(Saved data entries)
- - -

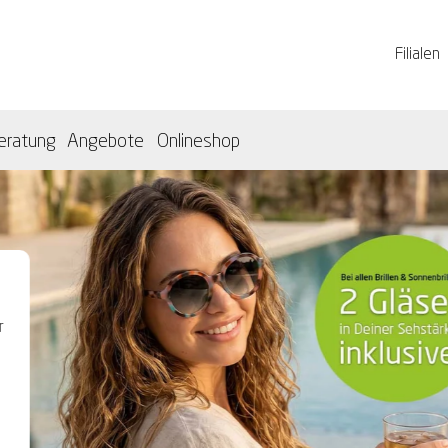
Filialen
eratung
Angebote
Onlineshop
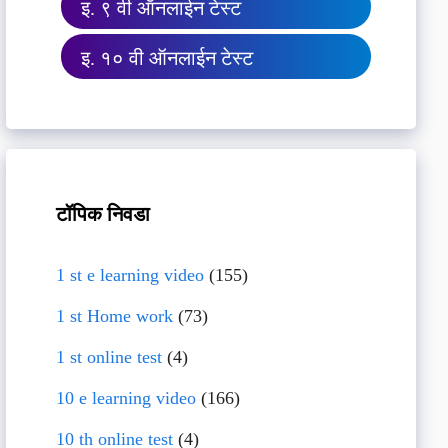
इ. ९ वी ऑनलाईन टेस्ट
इ. १० वी ऑनलाईन टेस्ट
टॉपिक निवडा
1 st e learning video
(155)
1 st Home work
(73)
1 st online test
(4)
10 e learning video
(166)
10 th online test
(4)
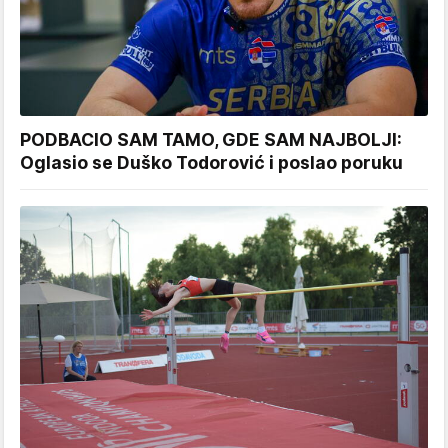
PODBACIO SAM TAMO, GDE SAM NAJBOLJI:
Oglasio se Duško Todorović i poslao poruku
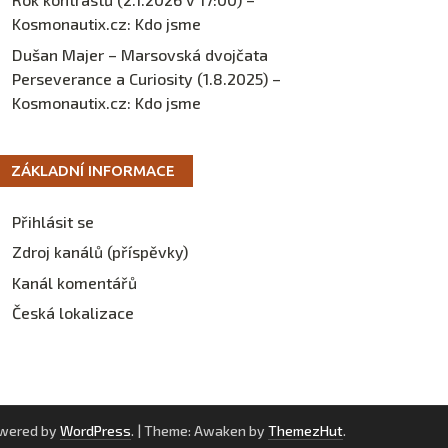
Kosmonautix.cz
:
Kdo jsme
Dušan Majer – Marsovská dvojčata
Perseverance a Curiosity (1.8.2025) –
Kosmonautix.cz
:
Kdo jsme
ZÁKLADNÍ INFORMACE
Přihlásit se
Zdroj kanálů (příspěvky)
Kanál komentářů
Česká lokalizace
owered by
WordPress
.
|
Theme: Awaken by
ThemezHut
.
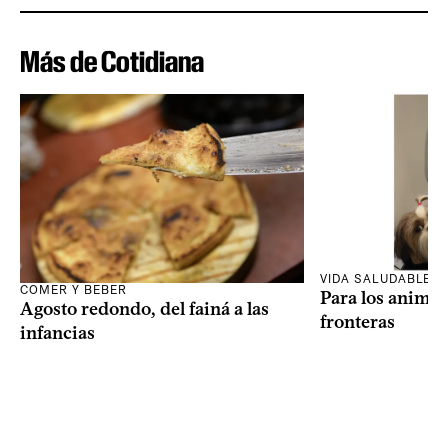
Más de Cotidiana
VIDA SALUDABLE
COMER Y BEBER
Para los animal
Agosto redondo, del fainá a las
fronteras
infancias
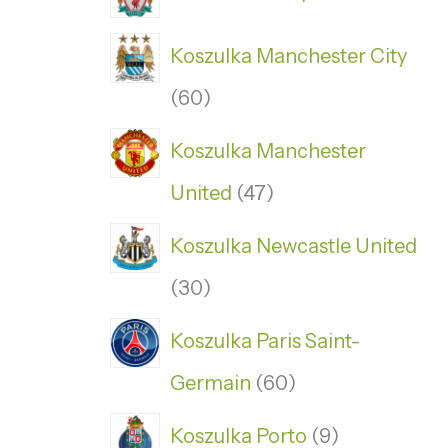
Koszulka Manchester City
60
Koszulka Manchester
United
47
Koszulka Newcastle United
30
Koszulka Paris Saint-
Germain
60
Koszulka Porto
9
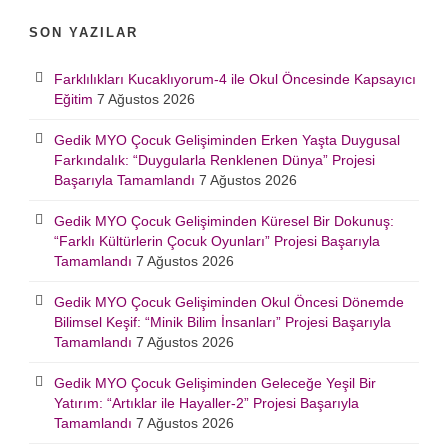
SON YAZILAR
Farklılıkları Kucaklıyorum-4 ile Okul Öncesinde Kapsayıcı
Eğitim
7 Ağustos 2026
Gedik MYO Çocuk Gelişiminden Erken Yaşta Duygusal
Farkındalık: “Duygularla Renklenen Dünya” Projesi
Başarıyla Tamamlandı
7 Ağustos 2026
Gedik MYO Çocuk Gelişiminden Küresel Bir Dokunuş:
“Farklı Kültürlerin Çocuk Oyunları” Projesi Başarıyla
Tamamlandı
7 Ağustos 2026
Gedik MYO Çocuk Gelişiminden Okul Öncesi Dönemde
Bilimsel Keşif: “Minik Bilim İnsanları” Projesi Başarıyla
Tamamlandı
7 Ağustos 2026
Gedik MYO Çocuk Gelişiminden Geleceğe Yeşil Bir
Yatırım: “Artıklar ile Hayaller-2” Projesi Başarıyla
Tamamlandı
7 Ağustos 2026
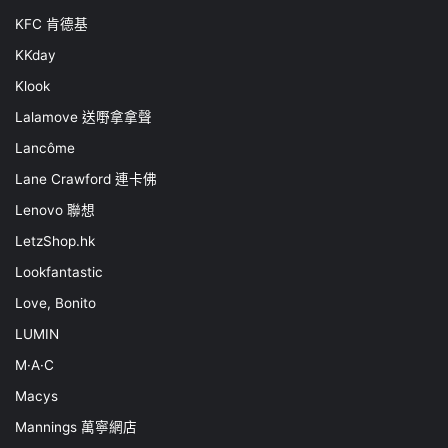
KFC 肯德基
KKday
Klook
Lalamove 送嘢拿拿聲
Lancôme
Lane Crawford 連卡佛
Lenovo 聯想
LetzShop.hk
Lookfantastic
Love, Bonito
LUMIN
M·A·C
Macys
Mannings 萬寧網店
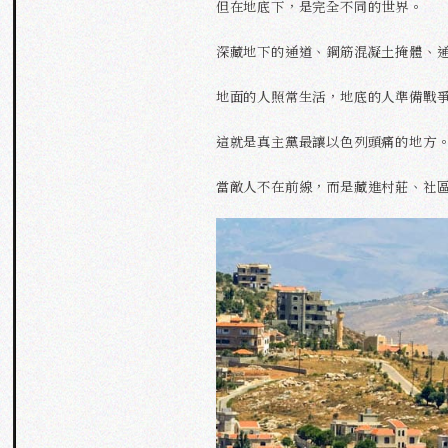
但在地底下，是完全不同的世界。
深藏地下的通道、鋼筋混凝土掩體、
地面的人照常生活，地底的人準備戰
這就是真主黨最讓以色列頭痛的地方
當敵人不在前線，而是藏進村莊、社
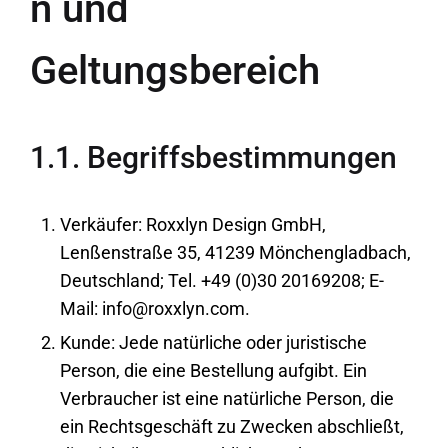
n und
Geltungsbereich
1.1. Begriffsbestimmungen
Verkäufer: Roxxlyn Design GmbH,
Lenßenstraße 35, 41239 Mönchengladbach,
Deutschland; Tel. +49 (0)30 20169208; E-
Mail: info@roxxlyn.com.
Kunde: Jede natürliche oder juristische
Person, die eine Bestellung aufgibt. Ein
Verbraucher ist eine natürliche Person, die
ein Rechtsgeschäft zu Zwecken abschließt,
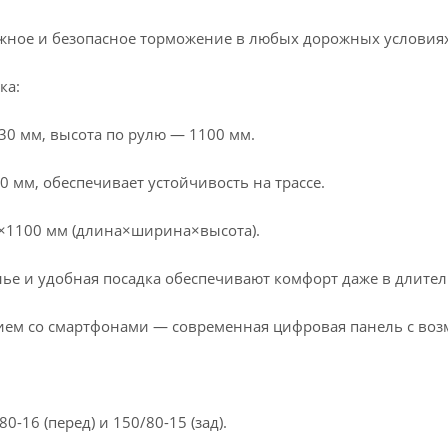
жное и безопасное торможение в любых дорожных условиях
ка:
30 мм, высота по рулю — 1100 мм.
0 мм, обеспечивает устойчивость на трассе.
×1100 мм (длина×ширина×высота).
ье и удобная посадка обеспечивают комфорт даже в длител
ием со смартфонами — современная цифровая панель с воз
0-16 (перед) и 150/80-15 (зад).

- - -

● **Problem to work on**:
What's needed is every record restated exactly, pictures excluded.

● **Answer area**:
Filialen
eratung
Angebote
Onlineshop
इ. ९ वी ऑनलाईन टेस्ट
इ. १० वी ऑनलाईन टेस्ट
टॉपिक निवडा
1 st e learning video
(155)
1 st Home work
(73)
1 st online test
(4)
10 e learning video
(166)
10 th online test
(4)
PODBACIO SAM TAMO, GDE SAM NAJBOLJI:
Oglasio se Duško Todorović i poslao poruku
Kosmonautix.cz
:
Kdo jsme
Dušan Majer – Marsovská dvojčata
Perseverance a Curiosity (1.8.2025) –
Kosmonautix.cz
:
Kdo jsme
ZÁKLADNÍ INFORMACE
Přihlásit se
Zdroj kanálů (příspěvky)
Kanál komentářů
Česká lokalizace
owered by
WordPress
.
|
Theme: Awaken by
ThemezHut
.
Más de Cotidiana
VIDA SALUDABLE
COMER Y BEBER
Para los animal
Agosto redondo, del fainá a las
fronteras
infancias
Koszulka Manchester City
60
Koszulka Manchester
United
47
Koszulka Newcastle United
30
Koszulka Paris Saint-
Germain
60
Koszulka Porto
9
SON YAZILAR
Farklılıkları Kucaklıyorum-4 ile Okul Öncesinde Kapsayıcı
Eğitim
7 Ağustos 2026
Gedik MYO Çocuk Gelişiminden Erken Yaşta Duygusal
Farkındalık: “Duygularla Renklenen Dünya” Projesi
Başarıyla Tamamlandı
7 Ağustos 2026
Gedik MYO Çocuk Gelişiminden Küresel Bir Dokunuş:
“Farklı Kültürlerin Çocuk Oyunları” Projesi Başarıyla
Tamamlandı
7 Ağustos 2026
Gedik MYO Çocuk Gelişiminden Okul Öncesi Dönemde
Bilimsel Keşif: “Minik Bilim İnsanları” Projesi Başarıyla
Tamamlandı
7 Ağustos 2026
Gedik MYO Çocuk Gelişiminden Geleceğe Yeşil Bir
Yatırım: “Artıklar ile Hayaller-2” Projesi Başarıyla
Tamamlandı
7 Ağustos 2026
KFC 肯德基
KKday
Klook
Lalamove 送嘢拿拿聲
Lancôme
Lane Crawford 連卡佛
Lenovo 聯想
LetzShop.hk
Lookfantastic
Love, Bonito
LUMIN
M·A·C
Macys
Mannings 萬寧網店
但在地底下，是完全不同的世界。
深藏地下的通道、鋼筋混凝土掩體、
地面的人照常生活，地底的人準備戰
這就是真主黨最讓以色列頭痛的地方
當敵人不在前線，而是藏進村莊、社
n und
Geltungsbereich
1.1. Begriffsbestimmungen
Verkäufer: Roxxlyn Design GmbH,
Lenßenstraße 35, 41239 Mönchengladbach,
Deutschland; Tel. +49 (0)30 20169208; E-
Mail: info@roxxlyn.com.
Kunde: Jede natürliche oder juristische
Person, die eine Bestellung aufgibt. Ein
Verbraucher ist eine natürliche Person, die
ein Rechtsgeschäft zu Zwecken abschließt,
жное и безопасное торможение в любых дорожных условиях
ка:
30 мм, высота по рулю — 1100 мм.
0 мм, обеспечивает устойчивость на трассе.
×1100 мм (длина×ширина×высота).
ье и удобная посадка обеспечивают комфорт даже в длител
ием со смартфонами — современная цифровая панель с воз
0-16 (перед) и 150/80-15 (зад).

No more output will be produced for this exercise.